# Pre-mixing dry ingredients



## chefmnk (Aug 30, 2012)

Hello bakers & chefs! I have a question that hopefully, would be answered based on what I'm looking for If not, oh well - I tried! And yes, I have posted this in another website just so I get a general idea! 

I own a bakery and make a lot of cupcakes. Would it be SAFE to pre-mix the dry ingredients (for example, flour, cocoa, baking powder and baking soda), and then scoop up only that amount which is needed? I mean if I mix it carefully and thoroughly of course.

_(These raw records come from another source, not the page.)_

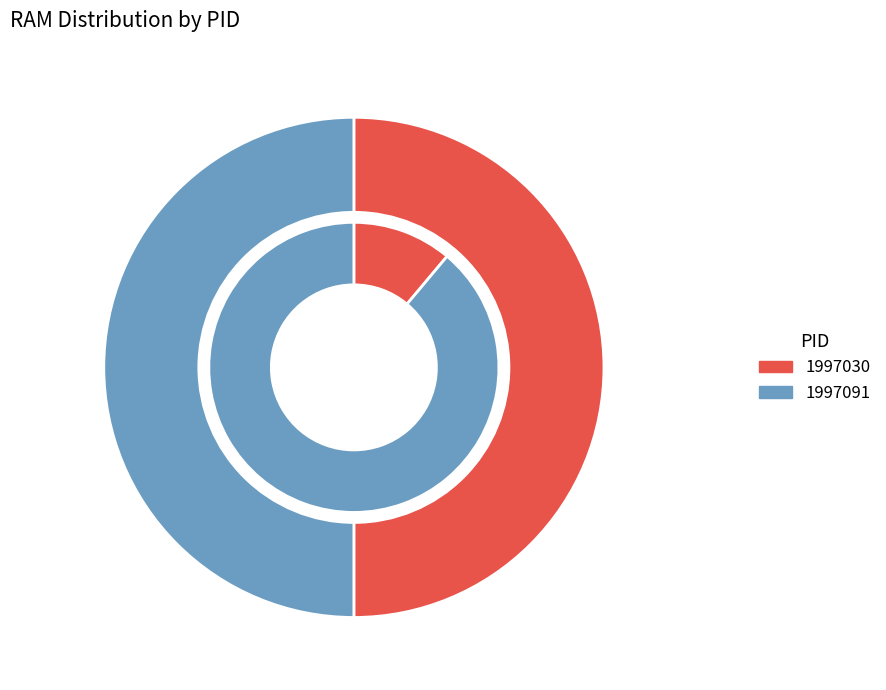

What is the change in value from 1997030 to 1997091?

+4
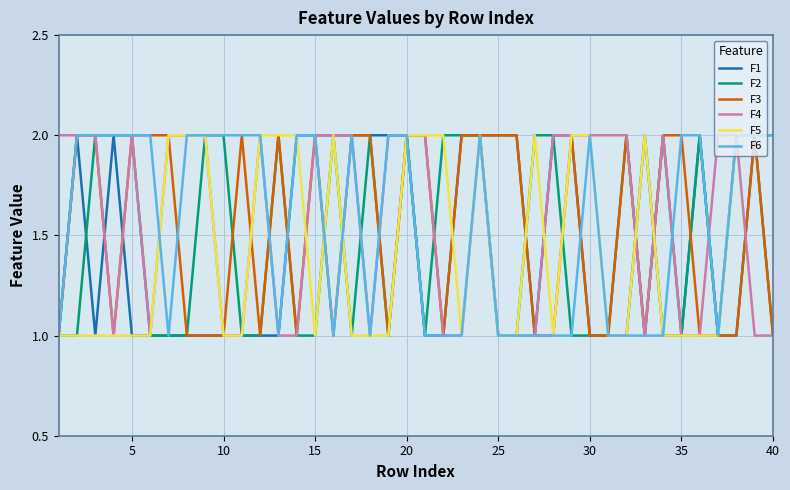

How many lines are shown in the chart?

6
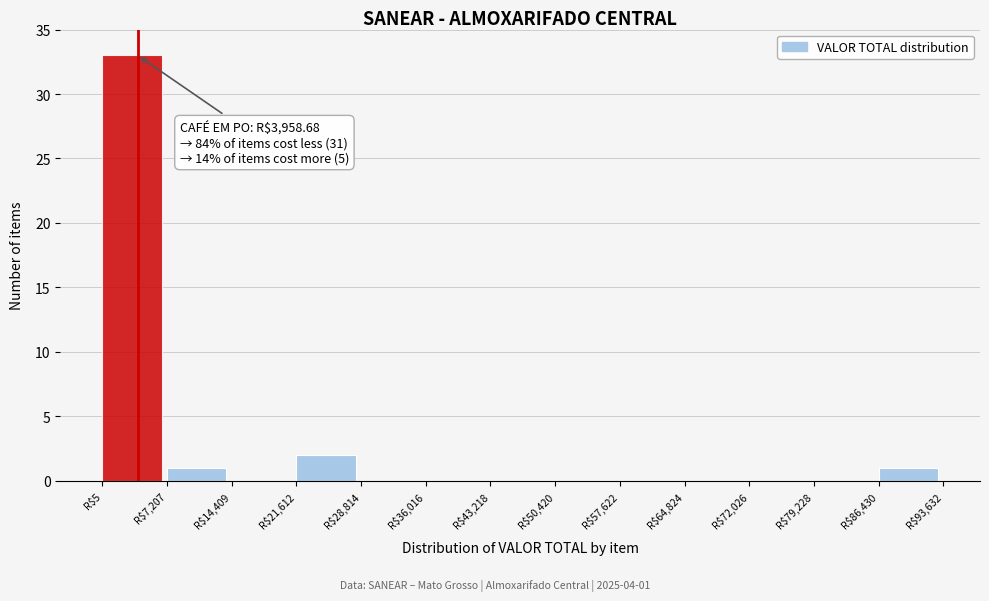

Over which range of the x-axis is the bar tallest?

0 to 7000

Any thoughts? Has anyone ever done it from scratch (not referring to pre-mixes in the box though I am sure its almost the same perhaps)?

Thanks!


----------



## jellly (Jan 3, 2005)

That should work fine, as we frequently do our mise en place the night before and never had a problem.  Also, we make quite large batches of cupcakes and keep the finished batter in the cooler for up to three days.


----------



## chefmnk (Aug 30, 2012)

Jellly said:


> That should work fine, as we frequently do our mise en place the night before and never had a problem. Also, we make quite large batches of cupcakes and keep the finished batter in the cooler for up to three days.

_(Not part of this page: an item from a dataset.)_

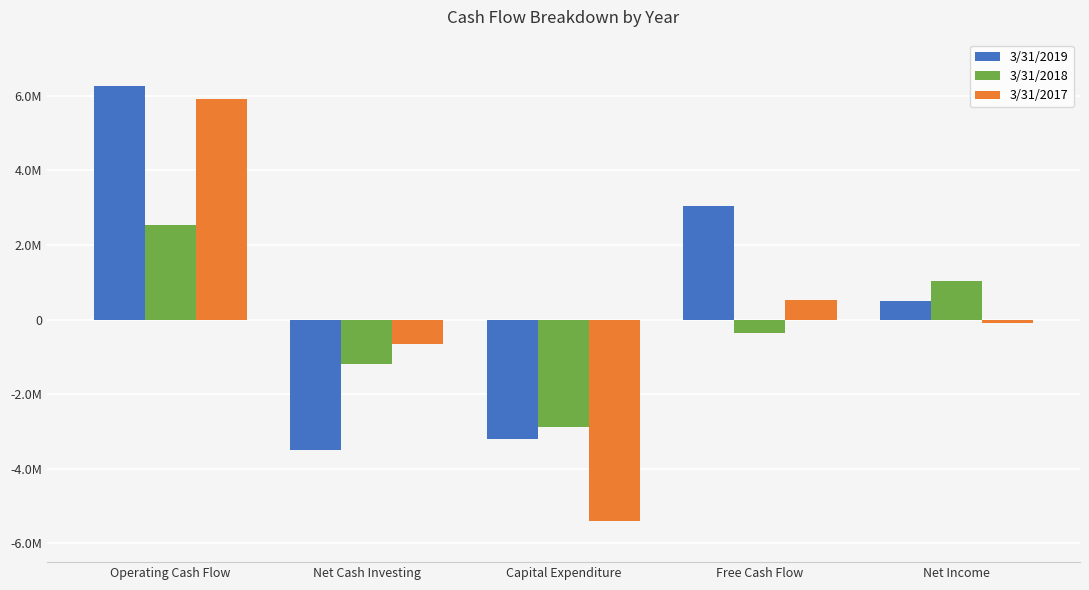

Does the chart contain stacked bars?

No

Thanks Jellly - although, if you make a batter that has baking soda, would that affect the outcome if it's in the cooler? I hpe when you say mis en place the night before, it would also mean that 2-3 weeks in a large plastic tub of cake mixes would be ok!


----------



## chefmnk (Aug 30, 2012)

Jellly said:


> That should work fine, as we frequently do our mise en place the night before and never had a problem. Also, we make quite large batches of cupcakes and keep the finished batter in the cooler for up to three days.


Thanks Jellly. When you put it in the cooler, would it affect any batter that has baking soda (as I know that needs to be baked right away, though I read up on different variations at times).

Second, I hope "the night before" would easily refer to having cake mixes in a plastic container for 2-3 weeks?


----------



## jellly (Jan 3, 2005)

I don't see any problem with having the dry ingredients mixed together for weeks.  Even my chocolate cupcakes that use baking soda, also have baking powder, so I don't have trouble with them being fully mixed for a few days.  You could easily do a test next time you make cupcakes, just set a few ounces of batter aside in the cooler for a day and see how it bakes off.


----------



## chefmnk (Aug 30, 2012)

This is just great! Making things easier without compromising  Thanks again!


----------



## tracy brown (Jul 11, 2012)

Hi ChefMNK,

So, did you try pre-mixing the dry ingredients? Did the cupcakes turned out fine?


----------



## chefmnk (Aug 30, 2012)

Hi Tracy

I haven't mixed yet. I will in about 2 weeks after I return from my trip and keep you posted - thanks!


----------